There were a few comments on my last (epic) climate change post that seem to misunderstand the way in which science is done—especially as regards catastrophic anthropogenic climate change.
The main problem is that there is a certain amount of polarisation in the positions—how else can one possibly describe the "climate deniers" label (without using a goodly number of swearwords)?
So, let me try to explain some very fundamental points about this particular debate...
- Climate change
No one really believes that the climate is entirely static; it quite obviously isn't, or we wouldn't have seasons or ice ages. Or, for that matter, the Mediaeval Warm Period and Little Ice Age.
The climate changes, that is a fact: the question is, what makes it change?- Anthropogenic
Are these changes—indeed, can these changes—be triggered by human activity? If so, to what extent and, if these changes are significant, are they good or bad?- Catastropic
If these changes are both significant and bad—for given definitions of "bad"—then how catastrophic are they? Do they threaten the existence of our species (or others)? or are they just mildly inconvenient?
And how catastrophic are these changes, in terms of allocating our scarce resources? Is it better to mitigate or to adapt?
Sensibly, all of these questions should be answered. Where a mechanism of change is encountered, then data should be gathered to test the hypotheses.
So, what do we know?
Well, actually we know extremely little.
We know that the Earth has been both considerably hotter and considerably colder in the past; it has also been very slightly hotter and very slightly colder.
We do know that when a very slightly hotter period became a very slightly colder period, then millions of humans died.
But, the problem is that we can't actually take tremendously accurate readings because there were no instruments to do so. We also know that, even where we try to reconstruct temperature series with proxies, our picture of the plant's climate covers a very short period of time geologically and is, not to put too fine a point on it, woefully inadequate.
Even where we do have direct measurements, we don't know how accurate those are.

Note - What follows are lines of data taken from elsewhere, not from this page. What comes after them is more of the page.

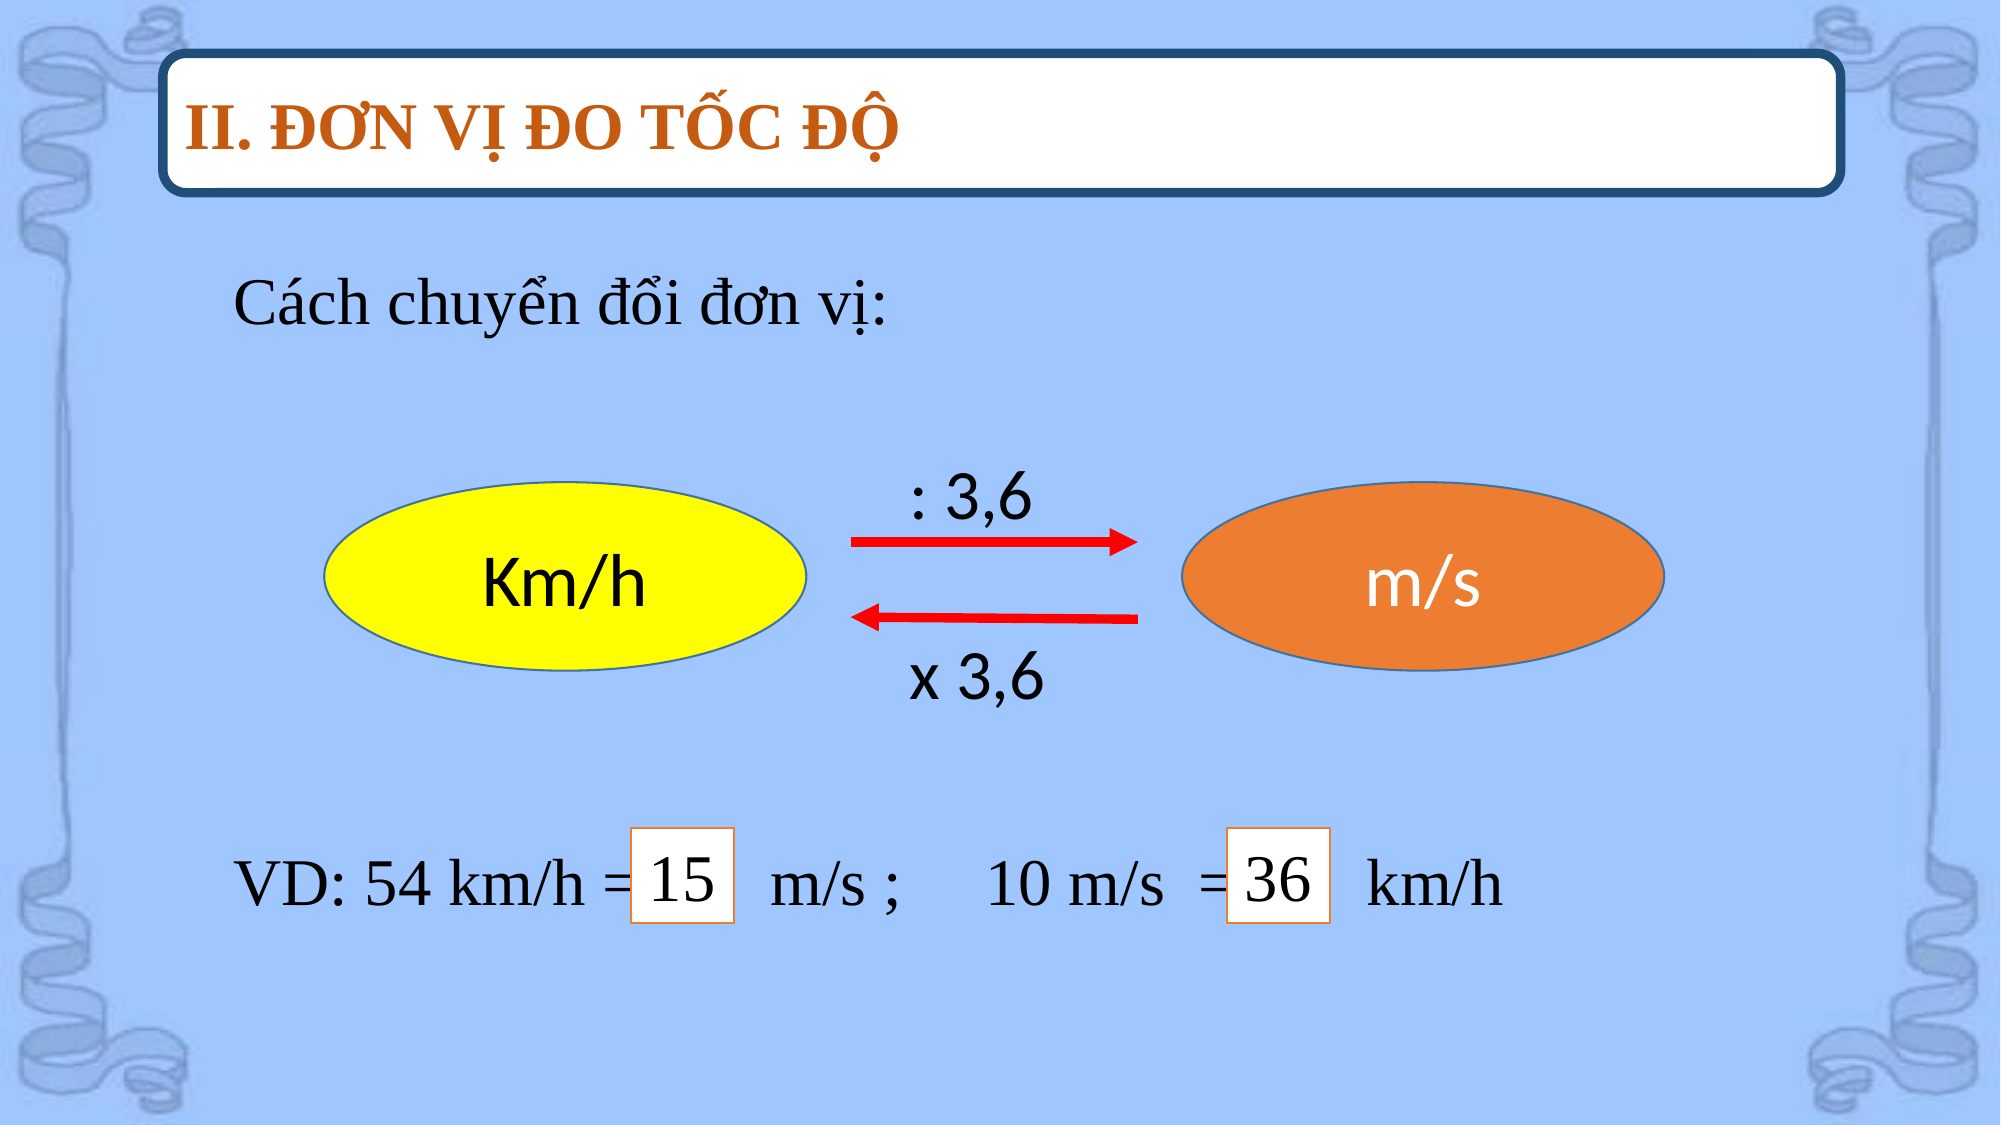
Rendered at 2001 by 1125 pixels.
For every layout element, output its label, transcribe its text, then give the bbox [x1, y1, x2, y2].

text_box m/s [1181, 481, 1666, 672]
text_box 15 [630, 827, 735, 924]
text_box VD: 54 km/h = ? m/s ; 10 m/s = ? km/h [218, 831, 1573, 927]
text_box Km/h [323, 481, 808, 672]
text_box II. ĐƠN VỊ ĐO TỐC ĐỘ [161, 52, 1842, 194]
picture [0, 0, 2001, 1125]
text_box 36 [1226, 827, 1331, 924]
text_box : 3,6 [894, 441, 1182, 541]
text_box x 3,6 [894, 621, 1182, 722]
text_box Cách chuyển đổi đơn vị: [218, 250, 943, 346]
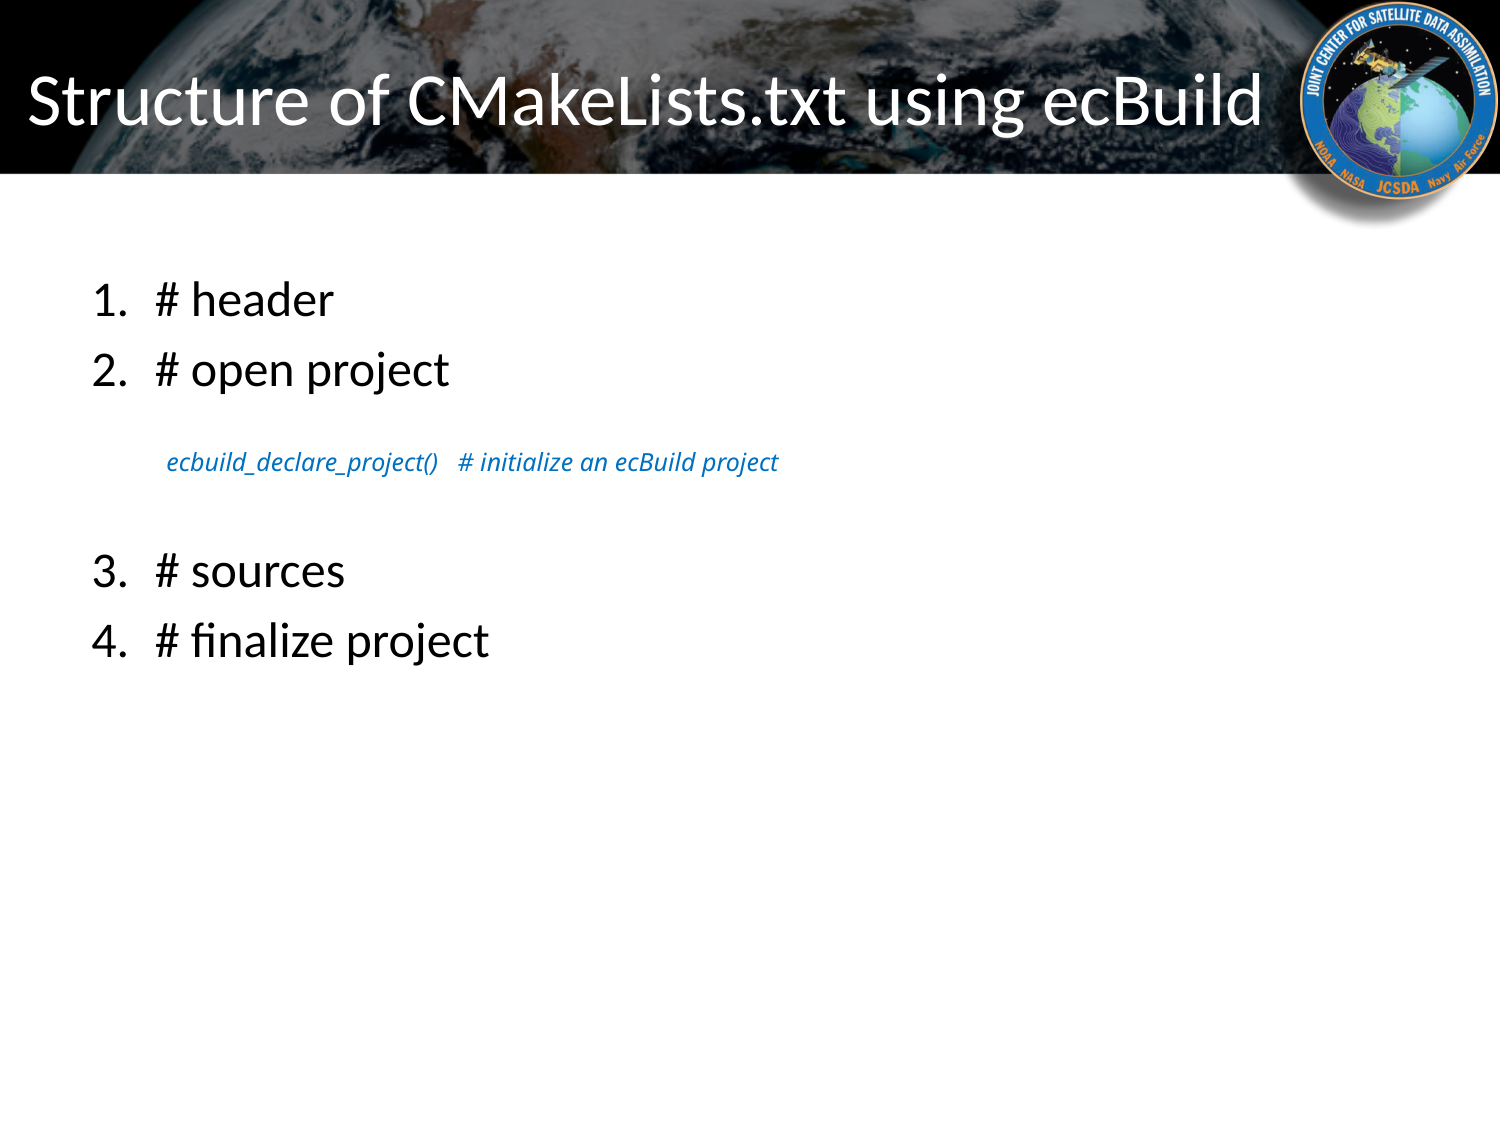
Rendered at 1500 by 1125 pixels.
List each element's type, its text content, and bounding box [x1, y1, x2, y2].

title Structure of CMakeLists.txt using ecBuild [0, 63, 1294, 127]
picture [0, 0, 1500, 1125]
list # header # open project ecbuild_declare_project() # initialize an ecBuild project # sources # finalize project [76, 258, 1424, 1062]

If you were to believe surfacestations.org—or, indeed, Anthony Watts's so-to-be-published paper—then there may be significant problems with this surely simple data set.
Thus, one of the main problems is that we don't really know whether there has, actually, been any significant warming over the last century—we think that it has been about 1°C but we are not really certain. Not least because the scientists don't seem to be tremendously good at understanding statistical analysis.
We do think that the increase in CO2 emissions by humans over the last century has the potential to increase global temperatures through, for instance, well-understood theories such as the Greenhouse Effect. But we don't know to what extent CO2 actually affects the climate through that mechanism.
Nor do we know what feedbacks are inherent in the system: or whether they are positive or negative.
In short, we don't know much—except that we are spending billions of pounds a year on trying to fund a mitigation solution to something that we don't even know is a problem.
I intend to pick up this baton again, but let's be clear—we are arguing questions of degree here, not absolutes.